Copy each line of the entries below that contains the string "months".

Start of GIVEN INFORMATION

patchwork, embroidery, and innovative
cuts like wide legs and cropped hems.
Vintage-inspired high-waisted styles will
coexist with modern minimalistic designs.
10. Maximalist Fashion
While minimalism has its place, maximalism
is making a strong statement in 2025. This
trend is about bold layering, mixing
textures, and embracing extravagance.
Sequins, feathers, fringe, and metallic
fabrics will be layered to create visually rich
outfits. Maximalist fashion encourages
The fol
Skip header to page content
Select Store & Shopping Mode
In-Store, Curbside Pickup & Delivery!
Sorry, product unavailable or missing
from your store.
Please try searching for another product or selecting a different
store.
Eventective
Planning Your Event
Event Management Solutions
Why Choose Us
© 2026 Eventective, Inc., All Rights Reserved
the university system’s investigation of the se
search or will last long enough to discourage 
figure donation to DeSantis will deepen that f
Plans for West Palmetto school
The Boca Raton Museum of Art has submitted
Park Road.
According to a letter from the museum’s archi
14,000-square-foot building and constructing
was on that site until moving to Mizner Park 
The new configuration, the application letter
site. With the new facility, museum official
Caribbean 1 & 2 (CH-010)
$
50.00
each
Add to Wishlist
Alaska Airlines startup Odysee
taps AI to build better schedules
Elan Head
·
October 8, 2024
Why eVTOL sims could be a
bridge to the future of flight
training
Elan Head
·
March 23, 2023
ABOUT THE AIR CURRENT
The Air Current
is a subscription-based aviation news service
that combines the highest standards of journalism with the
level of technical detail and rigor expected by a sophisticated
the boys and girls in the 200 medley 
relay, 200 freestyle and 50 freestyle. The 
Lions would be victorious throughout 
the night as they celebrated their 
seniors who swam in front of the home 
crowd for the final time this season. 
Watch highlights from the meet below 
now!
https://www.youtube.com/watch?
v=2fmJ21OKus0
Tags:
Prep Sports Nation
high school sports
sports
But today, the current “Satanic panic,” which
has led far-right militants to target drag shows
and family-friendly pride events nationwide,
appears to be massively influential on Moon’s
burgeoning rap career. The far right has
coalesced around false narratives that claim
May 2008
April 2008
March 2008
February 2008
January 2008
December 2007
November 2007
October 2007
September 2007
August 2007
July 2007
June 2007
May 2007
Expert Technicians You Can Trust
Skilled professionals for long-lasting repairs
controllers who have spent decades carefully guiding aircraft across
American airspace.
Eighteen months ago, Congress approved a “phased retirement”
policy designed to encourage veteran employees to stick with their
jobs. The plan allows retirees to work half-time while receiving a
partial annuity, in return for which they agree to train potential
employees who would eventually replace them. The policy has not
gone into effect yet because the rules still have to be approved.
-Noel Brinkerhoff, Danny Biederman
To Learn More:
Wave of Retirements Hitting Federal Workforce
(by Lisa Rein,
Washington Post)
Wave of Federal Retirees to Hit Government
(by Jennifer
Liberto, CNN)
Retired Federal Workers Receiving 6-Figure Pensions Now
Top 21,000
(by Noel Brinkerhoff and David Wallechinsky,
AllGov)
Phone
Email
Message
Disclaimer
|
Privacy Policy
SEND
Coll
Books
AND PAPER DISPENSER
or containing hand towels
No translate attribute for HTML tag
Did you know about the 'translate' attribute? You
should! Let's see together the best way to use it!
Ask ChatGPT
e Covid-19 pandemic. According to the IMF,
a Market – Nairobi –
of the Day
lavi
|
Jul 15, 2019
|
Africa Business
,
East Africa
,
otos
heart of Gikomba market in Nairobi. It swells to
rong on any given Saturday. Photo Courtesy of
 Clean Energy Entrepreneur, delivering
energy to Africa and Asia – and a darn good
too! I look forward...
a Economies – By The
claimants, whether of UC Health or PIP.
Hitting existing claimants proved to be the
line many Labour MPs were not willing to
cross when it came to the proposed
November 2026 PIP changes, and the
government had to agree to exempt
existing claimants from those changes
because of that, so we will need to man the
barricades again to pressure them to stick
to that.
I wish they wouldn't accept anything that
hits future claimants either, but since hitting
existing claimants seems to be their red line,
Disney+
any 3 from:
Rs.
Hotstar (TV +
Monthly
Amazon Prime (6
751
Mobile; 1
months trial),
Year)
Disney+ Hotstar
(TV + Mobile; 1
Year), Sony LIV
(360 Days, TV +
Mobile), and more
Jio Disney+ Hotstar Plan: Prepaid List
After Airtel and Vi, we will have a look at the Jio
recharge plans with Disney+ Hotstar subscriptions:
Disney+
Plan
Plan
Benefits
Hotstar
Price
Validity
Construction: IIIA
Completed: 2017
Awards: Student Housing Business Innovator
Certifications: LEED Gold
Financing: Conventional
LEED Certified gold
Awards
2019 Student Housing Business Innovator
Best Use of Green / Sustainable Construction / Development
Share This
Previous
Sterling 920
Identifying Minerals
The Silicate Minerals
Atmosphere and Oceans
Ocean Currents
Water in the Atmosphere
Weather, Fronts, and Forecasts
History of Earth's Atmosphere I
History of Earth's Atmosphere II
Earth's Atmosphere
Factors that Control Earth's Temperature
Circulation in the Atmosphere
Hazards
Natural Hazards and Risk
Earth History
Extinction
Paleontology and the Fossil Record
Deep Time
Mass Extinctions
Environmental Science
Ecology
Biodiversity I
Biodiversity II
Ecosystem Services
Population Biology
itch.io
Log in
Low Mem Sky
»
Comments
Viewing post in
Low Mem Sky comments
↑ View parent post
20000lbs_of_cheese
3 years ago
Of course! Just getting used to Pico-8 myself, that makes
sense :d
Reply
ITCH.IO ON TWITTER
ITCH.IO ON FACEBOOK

End of GIVEN INFORMATION

● THE ANSWER
Eighteen months ago, Congress approved a “phased retirement”
months trial),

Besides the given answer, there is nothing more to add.